Among other verbal parallels, Phoebe speaks to Silvius after meeting Rosalind (as Ganymede):
but for my part,
I love him not nor hate him not. And yet
I have more cause to hate him than to love him
an echo of Dido, speaking to Aeneas:
It may be thou shalt be my love:
Yet boast not of it, for I love thee not,
And yet I hate thee not.
How consciously, I wonder, was Shakespeare referring to Marlowe in his play?
Marlowe’s bold, dramatic play stands in contrast to Shakespeare’s play about the Trojan War, Troilus and Cressida.
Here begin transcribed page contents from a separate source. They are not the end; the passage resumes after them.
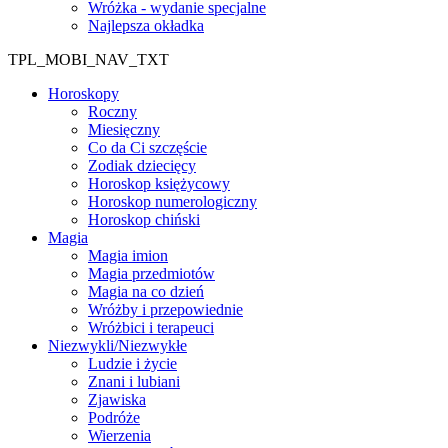
Wróżka - wydanie specjalne
Najlepsza okładka
TPL_MOBI_NAV_TXT
Horoskopy
Roczny
Miesięczny
Co da Ci szczęście
Zodiak dziecięcy
Horoskop księżycowy
Horoskop numerologiczny
Horoskop chiński
Magia
Magia imion
Magia przedmiotów
Magia na co dzień
Wróżby i przepowiednie
Wróżbici i terapeuci
Niezwykli/Niezwykłe
Ludzie i życie
Znani i lubiani
Zjawiska
Podróże
Wierzenia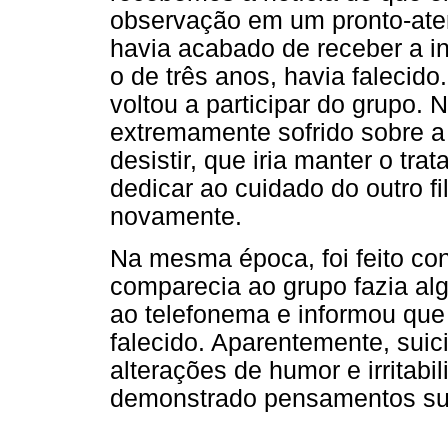
observação em um pronto-aten
havia acabado de receber a i
o de três anos, havia falecido.
voltou a participar do grupo.
extremamente sofrido sobre a 
desistir, que iria manter o tr
dedicar ao cuidado do outro f
novamente.
Na mesma época, foi feito con
comparecia ao grupo fazia a
ao telefonema e informou que 
falecido. Aparentemente, suic
alterações de humor e irritab
demonstrado pensamentos sui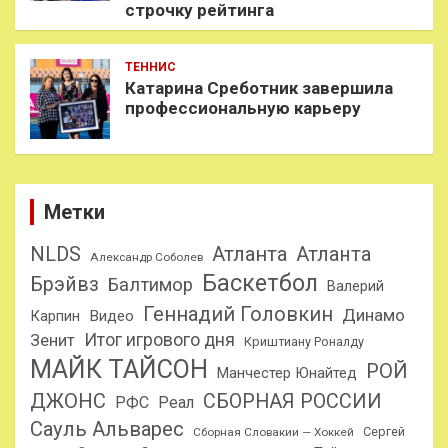
строчку рейтинга
ТЕННИС
Катарина Среботник завершила
профессиональную карьеру
Метки
NLDS
Атланта
Атланта
Александр Соболев
Баскетбол
Брэйвз
Балтимор
Валерий
Геннадий Головкин
Динамо
Карпин
Видео
Итог игрового дня
Зенит
Криштиану Роналду
МАЙК ТАЙСОН
РОЙ
Манчестер Юнайтед
ДЖОНС
СБОРНАЯ РОССИИ
РФС
Реал
Сауль Альварес
Сергей
Сборная Словакии — Хоккей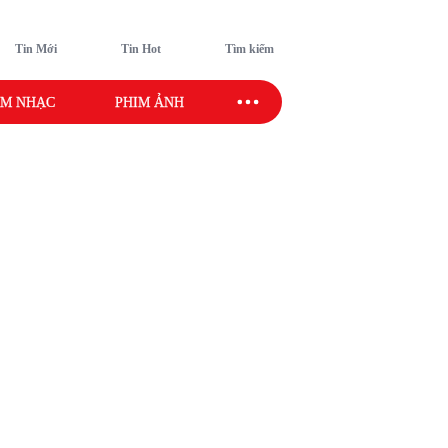
Tin Mới
Tin Hot
Tìm kiếm
M NHẠC
PHIM ẢNH
SAO SPORT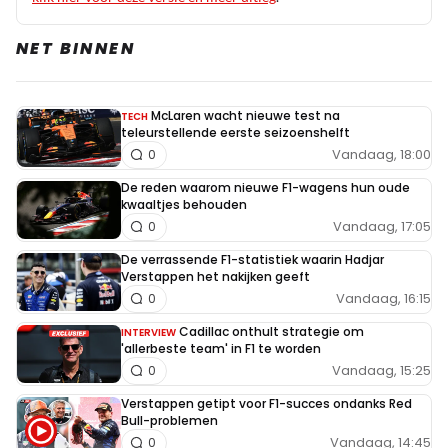
NET BINNEN
McLaren wacht nieuwe test na
TECH
teleurstellende eerste seizoenshelft
Vandaag, 18:00
0
De reden waarom nieuwe F1-wagens hun oude
kwaaltjes behouden
Vandaag, 17:05
0
De verrassende F1-statistiek waarin Hadjar
Verstappen het nakijken geeft
Vandaag, 16:15
0
Cadillac onthult strategie om
INTERVIEW
'allerbeste team' in F1 te worden
Vandaag, 15:25
0
Verstappen getipt voor F1-succes ondanks Red
Bull-problemen
Vandaag, 14:45
0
Shakespeare isn’t interested in how the war started, or how it was to end. No gods influence it. With the romance of the adventure long evaporated, the conflict seems endless. The commanders of the Greek and Trojan sides display arrogance and weakness, their ineffectiveness leading to the exploitation of youth that sets the play’s tone of cynicism, disillusion and betrayal. While Dido, Queen of Carthage has become fashionable, it’s Shakespeare’s play that continues to show the “age and body of the time his form and pressure”.